Rabbits and a cat highlighted the county commissioners’ meeting July 11 where three 4-H members talked about their Park County Fair projects.
Andrew Zuber showed his market rabbits, which are a cross between New Zealand and Rex rabbit breeds. Both breeds are raised for their meat and fur.
Zuber said it took a lot of hard work to raise the babies that must be between six and ten weeks old at the fair, and weigh from three to five pounds.
Zuber said one advantage of market rabbits over beef cattle is rabbits take three months to raise before old enough to sell for meat.
Commissioner Dick Elsner asked what rabbit tasted like and added, “and don’t tell me chicken.”
Zuber said he had not eaten rabbit but his dad could answer that question because he had eaten rabbit as a child.
Each commissioner seemed to enjoy holding and petting Zuber’s rabbits.
Brody Holland showed his Maine Coon cat, that can weigh up to 25 pounds when fully grown. He is now nine months old.
CSU Extension Agent Barbie Garnett said cats were authorized as a 4-H project three years ago, but Holland is the first to have a cat project in Park County 4-H.
Holland talked about how to show his cat, and what is expected for showmanship. He also went through the parts of the cat.
Nisa Garcia, fair queen attendant, invited everyone to the fair and talked about how much she had changed as a person since being in the royalty program, especially her level of confidence.

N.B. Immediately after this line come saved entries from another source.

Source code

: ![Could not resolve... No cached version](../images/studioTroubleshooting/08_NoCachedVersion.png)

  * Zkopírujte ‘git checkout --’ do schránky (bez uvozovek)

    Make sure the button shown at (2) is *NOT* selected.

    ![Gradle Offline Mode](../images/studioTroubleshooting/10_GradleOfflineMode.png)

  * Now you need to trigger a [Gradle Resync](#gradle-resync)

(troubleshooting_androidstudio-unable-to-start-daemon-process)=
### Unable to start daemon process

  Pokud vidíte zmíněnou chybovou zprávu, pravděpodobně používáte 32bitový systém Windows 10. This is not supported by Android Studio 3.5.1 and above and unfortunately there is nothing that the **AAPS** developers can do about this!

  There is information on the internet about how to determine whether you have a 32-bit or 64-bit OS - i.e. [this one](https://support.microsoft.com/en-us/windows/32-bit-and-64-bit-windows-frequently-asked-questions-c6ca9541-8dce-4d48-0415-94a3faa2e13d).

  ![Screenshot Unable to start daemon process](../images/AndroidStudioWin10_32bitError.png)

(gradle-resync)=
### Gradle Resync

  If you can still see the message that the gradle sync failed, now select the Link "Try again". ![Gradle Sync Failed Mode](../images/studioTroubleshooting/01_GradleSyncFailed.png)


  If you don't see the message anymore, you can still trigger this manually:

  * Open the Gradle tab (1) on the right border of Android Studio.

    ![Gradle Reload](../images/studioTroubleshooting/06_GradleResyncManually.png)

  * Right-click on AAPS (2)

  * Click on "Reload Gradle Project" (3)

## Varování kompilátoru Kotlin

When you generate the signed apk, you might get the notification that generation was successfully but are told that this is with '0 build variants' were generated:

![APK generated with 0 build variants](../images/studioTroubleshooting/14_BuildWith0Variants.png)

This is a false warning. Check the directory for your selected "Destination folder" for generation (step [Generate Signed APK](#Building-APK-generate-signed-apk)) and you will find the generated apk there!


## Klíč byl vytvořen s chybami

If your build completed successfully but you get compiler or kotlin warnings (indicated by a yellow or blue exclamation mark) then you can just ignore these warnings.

Garcia said one thing she had learned from Jennifer Adams, fair show director, was that even when she didn’t have her crown on, she still had it on and was seen by others as fair royalty.
Commissioner Mike Brazell said he seen her confidence grow over the past year.
Commissioner Dick Elsner said that the fair royalty also volunteered a lot in the community and served at many events.
Park County commissioners approved three rezonings and postponed one.
Mary Lisa Starry received rezoning from agricultural to agricultural small lot for two parcels she owns on County Road 90, near the summit of Wilkerson Pass.
In 2018, Starry divided a 110.4-acre parcel into the two tracts and named the unplatted division Six Shooter Junction Subdivision.
The commissioners approved rezoning both parcels to Agricultural Small Lot (A-35). Tract One is 73.6 acres and Tract Two, adjacent to CR 90, is 36.8 acres.
The current driveway provides access for both tracts. A driveway easement has been recorded, allowing access through Tract Two to the larger Tract One.
Each tract currently has a cabin, a barn and other outbuildings. Tract Two also contains a studio cabin.
Starry plans to build a house and live full-time on Tract One. Her grown children will use the cabins on Tract Two.
Curtis’s two parcels rezoned
Mary L. Curtis received two rezonings for a 20-acre parcel and a 188-acre parcel.
Both lots are west of Guffey along Colorado Highway 9, and about two and one half miles north of CR 102.
The larger parcel is adjacent to the east side of Highway 9. It was rezoned to agricultural from residential estate, also called R-20.
Currant Creek runs north to south through the west side of the property. It also contains wetlands plus a 100-year floodplain, and areas of possible geologic hazard. The east side of the parcel has slopes over 25 percent grade.
Curtis bought three adjacent parcels in 2005. She recently consolidated them into one parcel in order to obtain the agricultural zoning.
Curtis said she plans to continue leasing out the property for grazing and hunting.
Adjacent neighbor Roberta Smith had several questions regarding possible future uses and the effect of beaver dams on the Smiths’ water rights.
Elsner said she should talk to the water commissioner, but it was his understanding that beaver dams are allowed under Colorado water law and not considered as a taking from downstream water rights owners.
The 20-acre parcel was rezoned from residential to residential estate. It is west of Highway 9 in Pike Trail Ranches subdivision on Chipmunk Circle.
Curtis has lived there since 2004. With the rezoning to residential estate, she can have a horse and chickens.
Hold harmless agreement
The Town of Fairplay received a release and hold harmless agreement for the annual burro race on July 28 during Burro Days.
According to the staff report, the race has been run for 71 years.
The 29-mile-roundtrip race begins on Front Street by the Hand Hotel, goes through South Park City and on Highway 9 to CR 12, just south of Alma.
From CR 12, the race runs up CR 696 to the summit of Mosquito Pass. Burros and racers run back down CR 12 and return to Fairplay.
A shorter race is also run along the same route but is about half the length.
Vouchers were approved for $370,488.
Commissioner Dick Elsner said $245,683 from the fleet fund was the first payment on three road graders purchased last week.
The general fund spent $90,242. Next highest was the public works fund with $12,518 in expenditures.
The grant fund spent $8,693, and the sales tax fund spent $5,939 and the conservation trust fund spent $42.
The remaining $7,372 was spent by human services fund.